Yesterday’s monotonous affair felt like it stretched on for days at times, so many are unlikely to be looking forward to this even longer course which forms Stage 4. The 237.5km journey from Saumur to Limoges is the longest stage of 2016’s Tour de France, another long day in the saddle required to lead the peloton back down from their northerly beginning in Normandy. The most rolling of days so far, the sprinters shall have looked at this as another great opportunity to take a win, but once again an uphill ride to the finish line could cause an upset.
Mark Cavendish collected his second victory of this year’s Tour de France and has subsequently drawn level with the (in)famous Bernard Hinault in overall stage wins at La Grande Boucle. There is little to suggest that he cannot pick up another win here, though he will once again require a successful run to the line and today’s power based sprint does favour less so. Regardless, the diminutive fast man has already won twice thanks to his immense guile and enviable ability to always find the right wheel to follow.
André Greipel came so close to winning Stage 3 that he even thought he had done it, yet he had to endure the painful reveal of a slow-motion replay which displayed Cavendish beating him by the width of a tyre. The finale here is much less technical than yesterday, is slightly uphill and all plays to the strengths of the immensely strong German rider who is expected to get the best out of his team today.

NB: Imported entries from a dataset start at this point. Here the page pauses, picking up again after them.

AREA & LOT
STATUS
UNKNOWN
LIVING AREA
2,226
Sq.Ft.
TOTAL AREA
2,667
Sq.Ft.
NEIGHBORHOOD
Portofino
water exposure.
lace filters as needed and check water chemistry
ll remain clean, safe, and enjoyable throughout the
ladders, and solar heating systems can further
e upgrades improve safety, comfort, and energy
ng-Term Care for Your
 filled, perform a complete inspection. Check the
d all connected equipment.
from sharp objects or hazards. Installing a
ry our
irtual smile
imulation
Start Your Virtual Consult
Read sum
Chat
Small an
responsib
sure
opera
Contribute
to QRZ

Peter Sagan has looked in brilliant form thus far and you cannot help but feel that he has not even started to leave his mark on 2016’s edition. This drag to the line does favour Sagan somewhat, but a few extra percentages of incline would have genuinely marked him out as the favourite to win in Limoges. As ever, the lack of support afforded to Sagan in these bunch kicks often leaves him isolated, requiring him to do that little bit extra which can leave him short at the line.
Marcel Kittel is likely to remain in contention once again here, though the finale itself does not exactly suit him as well as anyone wanting to back him would like. There is little as of late to suggest he will be the man to beat today, but if his Etixx team finally clicks efficiently, then Kittel could once again return as a frontrunner.

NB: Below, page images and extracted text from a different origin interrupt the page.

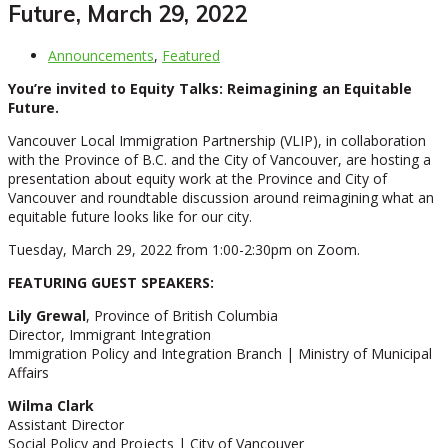
Future, March 29, 2022
Announcements
,
Featured
You’re invited to Equity Talks: Reimagining an Equitable
Future.
Vancouver Local Immigration Partnership (VLIP), in collaboration
with the Province of B.C. and the City of Vancouver, are hosting a
presentation about equity work at the Province and City of
Vancouver and roundtable discussion around reimagining what an
equitable future looks like for our city.
Tuesday, March 29, 2022 from 1:00-2:30pm on Zoom.
FEATURING GUEST SPEAKERS:
Lily Grewal
, Province of British Columbia
Director, Immigrant Integration
Immigration Policy and Integration Branch | Ministry of Municipal
Affairs
Wilma Clark
Assistant Director
Social Policy and Projects | City of Vancouver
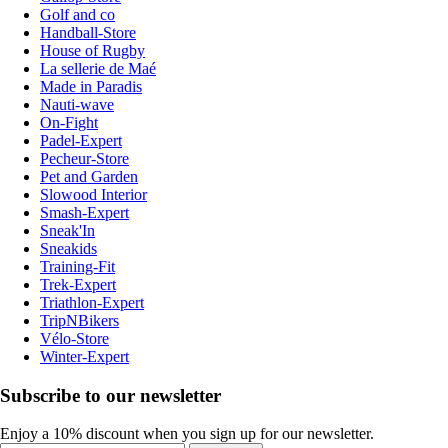
Golf and co
Handball-Store
House of Rugby
La sellerie de Maé
Made in Paradis
Nauti-wave
On-Fight
Padel-Expert
Pecheur-Store
Pet and Garden
Slowood Interior
Smash-Expert
Sneak'In
Sneakids
Training-Fit
Trek-Expert
Triathlon-Expert
TripNBikers
Vélo-Store
Winter-Expert
Subscribe to our newsletter
Enjoy a 10% discount when you sign up for our newsletter.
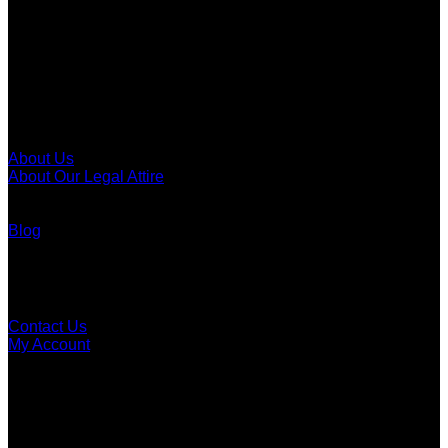
Call To The Bar
Men's Call To The Bar
Women's Call To The Bar
Call To The Bar Of Canada
About
About Us
About Our Legal Attire
Legal Attire Of Canada
Law Societies Of Canada
Blog
Customer Support
FAQ
Contact Us
My Account
Order Tracking
Dealer Application
Careers
Social Media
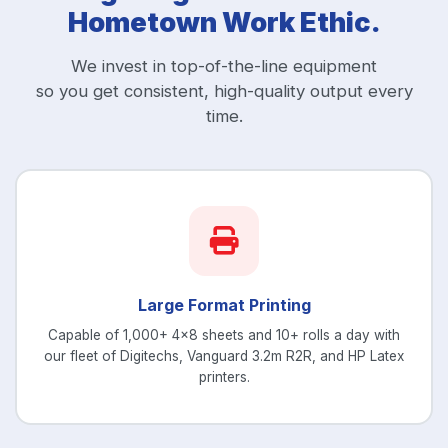
Hometown Work Ethic.
We invest in top-of-the-line equipment
so you get consistent, high-quality output every
time.
Large Format Printing
Capable of 1,000+ 4x8 sheets and 10+ rolls a day with
our fleet of Digitechs, Vanguard 3.2m R2R, and HP Latex
printers.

Michael Matthews came unstuck during Stage 3’s technical run into town, but today’s simplified finish and uphill stretch should suit him much better. Given the distance and rolling nature of the stage, Matthews should feel confident of being in the mix come Limoges and has a strong line up to help him do so.
Bryan Coquard was not far from matching the best on Stage 3 and dropped a definite hint of his condition heading into this grand tour. The Frenchman enjoys these uphill finales greatly and has established a reputation in recent years as the man to beat on such terrain; today could prove to be a strong reminder of this.